BEGIN

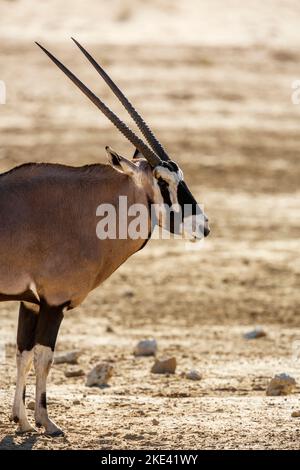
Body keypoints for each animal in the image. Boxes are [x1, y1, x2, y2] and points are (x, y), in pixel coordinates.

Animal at [0, 39, 210, 436]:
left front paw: (21, 420)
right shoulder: (53, 302)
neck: (81, 210)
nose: (202, 226)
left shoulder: (30, 302)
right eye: (163, 181)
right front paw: (47, 422)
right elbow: (44, 356)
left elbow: (22, 354)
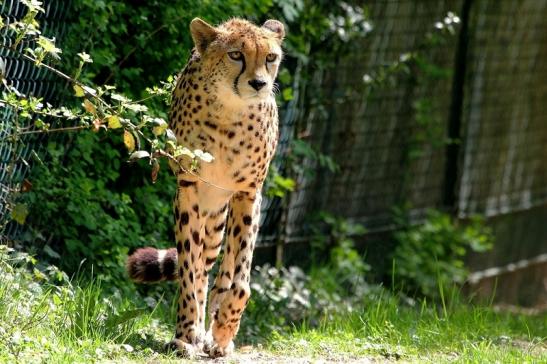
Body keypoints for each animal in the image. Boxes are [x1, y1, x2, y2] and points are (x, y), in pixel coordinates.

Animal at [126, 18, 284, 356]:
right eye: (236, 54)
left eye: (270, 57)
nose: (259, 84)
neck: (229, 111)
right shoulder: (188, 188)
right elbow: (190, 269)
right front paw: (186, 333)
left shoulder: (249, 193)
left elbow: (240, 276)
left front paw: (223, 331)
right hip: (210, 214)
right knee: (202, 265)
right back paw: (198, 328)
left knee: (225, 269)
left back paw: (217, 332)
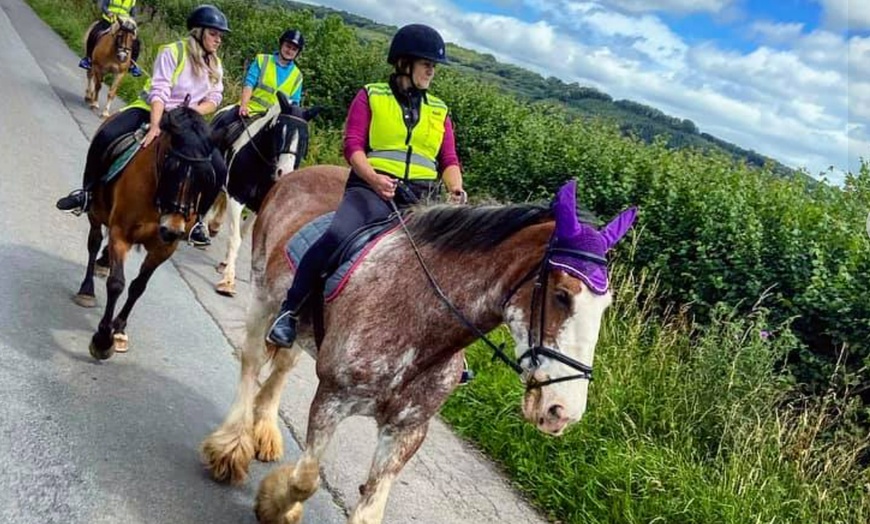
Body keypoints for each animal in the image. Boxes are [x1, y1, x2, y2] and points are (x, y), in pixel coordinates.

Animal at [74, 104, 218, 358]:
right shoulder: (121, 233)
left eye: (203, 177)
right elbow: (116, 283)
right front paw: (102, 340)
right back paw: (87, 290)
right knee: (94, 242)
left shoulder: (164, 248)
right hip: (95, 212)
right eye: (170, 167)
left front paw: (119, 330)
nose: (172, 229)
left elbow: (138, 286)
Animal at [203, 165, 640, 524]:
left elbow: (368, 512)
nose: (562, 411)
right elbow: (307, 479)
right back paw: (230, 448)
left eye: (606, 305)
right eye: (563, 295)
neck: (418, 324)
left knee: (281, 366)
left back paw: (264, 431)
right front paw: (274, 505)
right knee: (251, 361)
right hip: (263, 295)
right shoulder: (332, 399)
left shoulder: (408, 429)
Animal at [208, 92, 320, 296]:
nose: (284, 172)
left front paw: (225, 264)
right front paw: (228, 281)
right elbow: (235, 237)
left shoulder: (259, 205)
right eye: (280, 130)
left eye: (304, 137)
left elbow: (243, 233)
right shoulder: (237, 197)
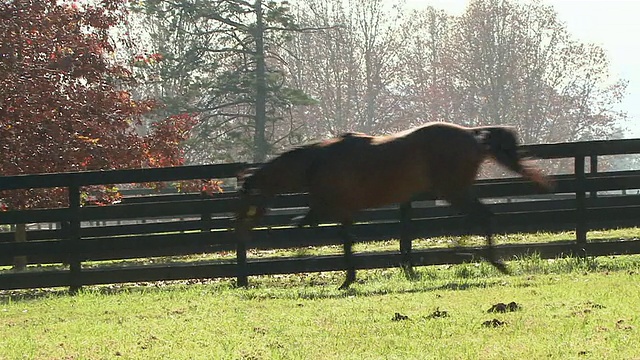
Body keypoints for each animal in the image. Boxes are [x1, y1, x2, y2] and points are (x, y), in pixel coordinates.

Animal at [235, 123, 552, 290]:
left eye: (246, 201)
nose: (240, 232)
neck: (317, 163)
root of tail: (472, 135)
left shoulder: (329, 209)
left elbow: (304, 227)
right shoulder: (343, 213)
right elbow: (345, 242)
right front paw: (348, 279)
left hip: (454, 190)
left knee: (483, 217)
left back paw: (490, 260)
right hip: (456, 191)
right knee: (478, 217)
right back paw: (470, 252)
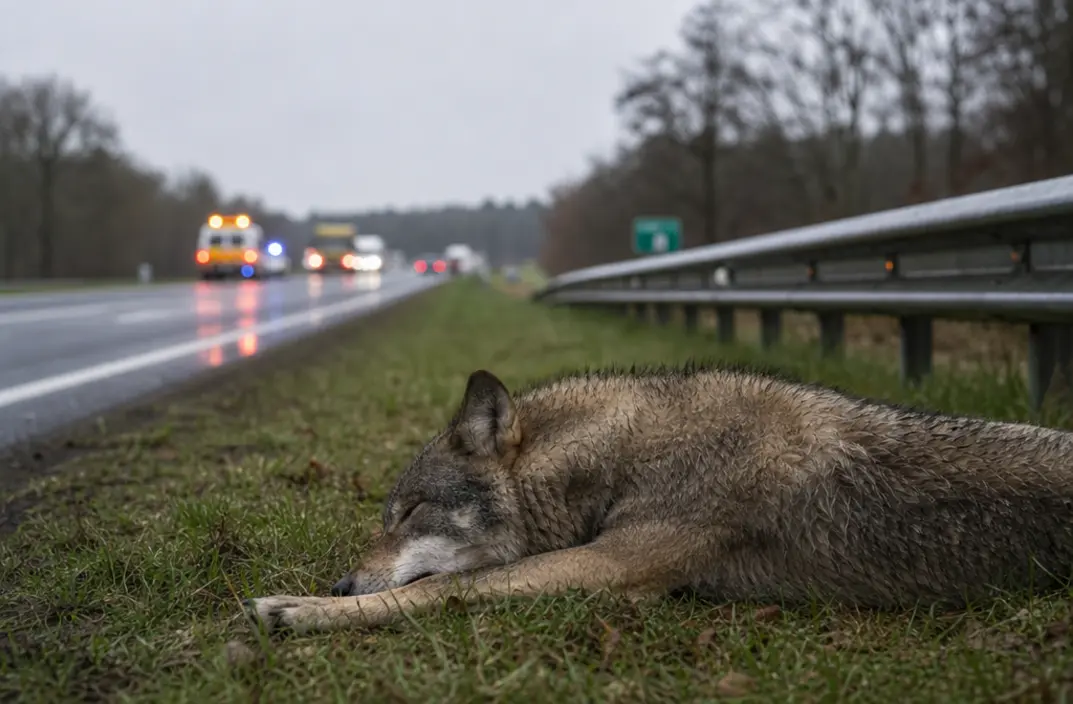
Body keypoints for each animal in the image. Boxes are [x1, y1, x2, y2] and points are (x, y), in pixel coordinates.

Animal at [245, 363, 1073, 635]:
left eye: (410, 513)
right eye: (385, 517)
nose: (339, 584)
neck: (625, 457)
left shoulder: (607, 570)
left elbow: (446, 590)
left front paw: (298, 610)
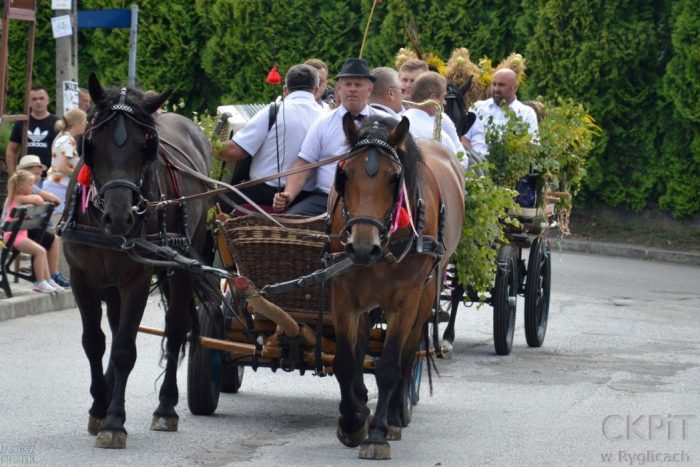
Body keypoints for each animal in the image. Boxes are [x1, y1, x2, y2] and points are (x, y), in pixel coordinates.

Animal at [61, 74, 217, 450]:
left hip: (184, 261)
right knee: (116, 326)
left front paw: (115, 422)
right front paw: (99, 407)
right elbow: (95, 342)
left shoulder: (137, 278)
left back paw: (166, 407)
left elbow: (124, 349)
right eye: (92, 143)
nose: (120, 218)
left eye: (144, 146)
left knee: (175, 329)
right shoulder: (82, 276)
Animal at [330, 114, 464, 460]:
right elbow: (346, 362)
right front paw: (352, 421)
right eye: (344, 174)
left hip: (426, 293)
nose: (363, 247)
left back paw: (391, 417)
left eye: (393, 179)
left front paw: (376, 434)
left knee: (407, 352)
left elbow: (390, 365)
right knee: (362, 348)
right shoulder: (344, 297)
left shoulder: (406, 301)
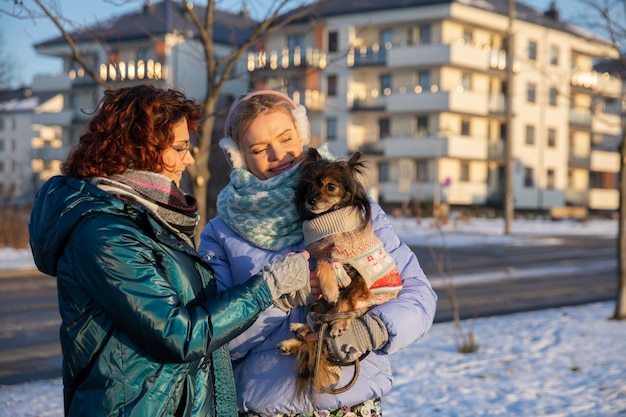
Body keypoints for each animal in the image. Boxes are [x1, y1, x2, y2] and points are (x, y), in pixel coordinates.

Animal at [276, 148, 402, 398]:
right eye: (309, 186)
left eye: (330, 186)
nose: (311, 200)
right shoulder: (326, 257)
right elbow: (323, 265)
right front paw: (329, 287)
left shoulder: (360, 278)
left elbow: (344, 299)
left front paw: (338, 321)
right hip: (318, 308)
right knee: (315, 333)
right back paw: (296, 335)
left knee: (324, 335)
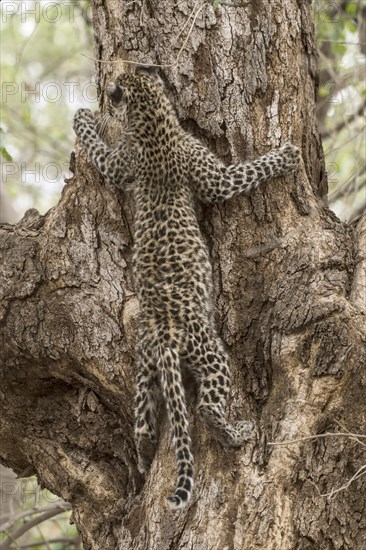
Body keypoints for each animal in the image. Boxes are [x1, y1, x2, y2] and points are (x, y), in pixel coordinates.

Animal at [72, 67, 300, 512]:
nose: (117, 77)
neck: (152, 123)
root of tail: (163, 333)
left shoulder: (119, 164)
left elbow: (101, 155)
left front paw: (84, 119)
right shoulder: (215, 179)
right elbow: (241, 174)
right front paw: (285, 156)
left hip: (145, 365)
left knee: (143, 423)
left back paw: (144, 458)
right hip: (210, 353)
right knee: (207, 408)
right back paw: (238, 432)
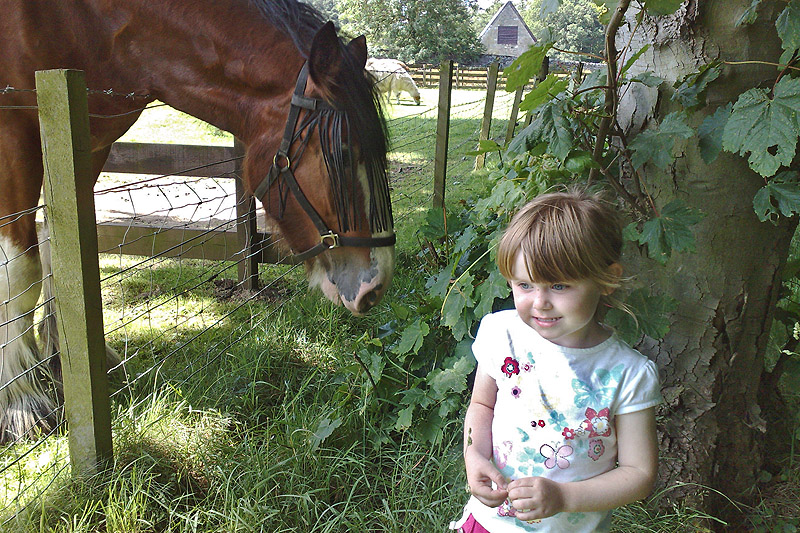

END

In the listing above, find the line with "right front paw: (274, 505)" and the line with "right back paw: (470, 252)". Set down both and every line between them, minus the pictures.

right front paw: (274, 505)
right knee: (251, 361)
right hip: (263, 295)
right shoulder: (332, 399)
left shoulder: (408, 429)
Animal at [208, 92, 320, 296]:
nose: (284, 172)
left front paw: (225, 264)
right front paw: (228, 281)
right elbow: (235, 237)
left shoulder: (259, 205)
right eye: (280, 130)
left eye: (304, 137)
left elbow: (243, 233)
right shoulder: (237, 197)
Body keypoints for each animal in the image. Boxes are [x1, y1, x2, y2] and points are (x, y), in pixel coordinates.

Animal at [235, 123, 552, 290]:
left eye: (246, 201)
nose: (240, 232)
neck: (317, 163)
root of tail: (472, 135)
left shoulder: (329, 209)
left elbow: (304, 227)
right shoulder: (343, 213)
right elbow: (345, 242)
right front paw: (348, 279)
left hip: (454, 190)
left knee: (483, 217)
left back paw: (490, 260)
right hip: (456, 191)
right knee: (478, 217)
right back paw: (470, 252)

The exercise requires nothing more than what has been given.